Consumer electronics and computers, to function and communicate with each other, increasingly must comply with technology standards that are generally adopted by industries participating in a corresponding standard-setting organization (SSO). SSOs may deem a member’s patent “essential” to an industry standard.

Once a patent is declared essential to an industry standard, other parties incorporating the corresponding standard in their products will, of necessity, use that patent in their own products.

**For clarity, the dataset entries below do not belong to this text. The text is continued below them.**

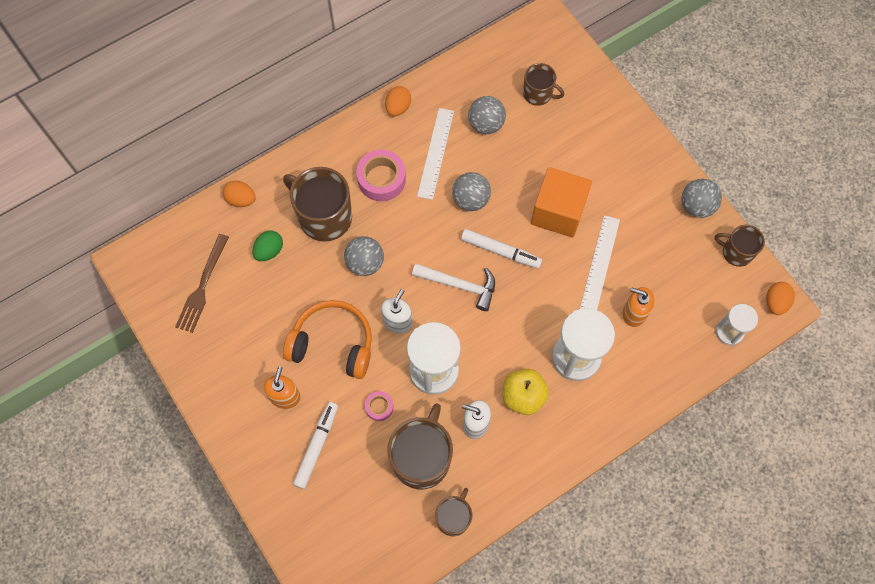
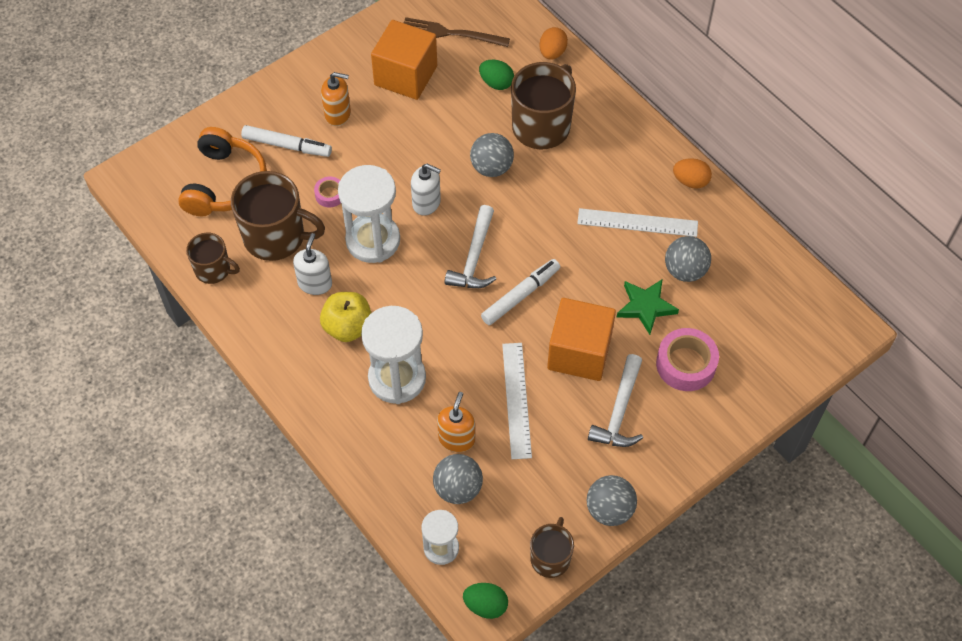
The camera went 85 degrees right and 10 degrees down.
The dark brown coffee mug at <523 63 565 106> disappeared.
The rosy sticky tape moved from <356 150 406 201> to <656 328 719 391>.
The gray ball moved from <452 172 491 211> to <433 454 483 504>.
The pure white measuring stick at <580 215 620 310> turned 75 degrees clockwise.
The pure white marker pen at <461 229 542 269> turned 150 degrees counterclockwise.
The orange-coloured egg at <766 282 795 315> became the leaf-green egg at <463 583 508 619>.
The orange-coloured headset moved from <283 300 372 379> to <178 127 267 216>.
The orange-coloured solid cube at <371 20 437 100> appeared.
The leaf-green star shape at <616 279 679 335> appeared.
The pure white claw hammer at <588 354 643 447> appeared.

Thus, to prevent holders of such standard-essential patents (SEP) from charging unreasonable license fees to use SEPs, SSOs require SEP holders to agree that they will license their patent on reasonable and nondiscriminatory (RAND) terms.

Earlier this year, in the ITC patent infringement dispute between Apple and Motorola, the ITC requested briefing on whether, or under what circumstances, it is appropriate to exclude (i.e., enjoin) an infringing product (1) when its infringement was caused by adherence to an industry standard covered by the patent, and (2) when the patent owner had an agreement with the SSO to license such patent to other parties on RAND terms.

Had the ITC addressed these issues in its decision, it could have prohibited SEP holders from litigating in the ITC after an unfavorable district court decision, and it could have created more closure for corporations that have avoided multimillion dollar adverse judgments in federal court. However, since the ITC found no infringement of the SEPs, it did not address these issues, leaving uncertainty as to whether the availability of exclusionary relief from the ITC in the case of SEPs may be questioned again in a future case. In the meantime, corporate counsel should continue to monitor company participation in SSOs to assure compliance with RAND licensing requirements, and to assure that its products are appropriately licensed.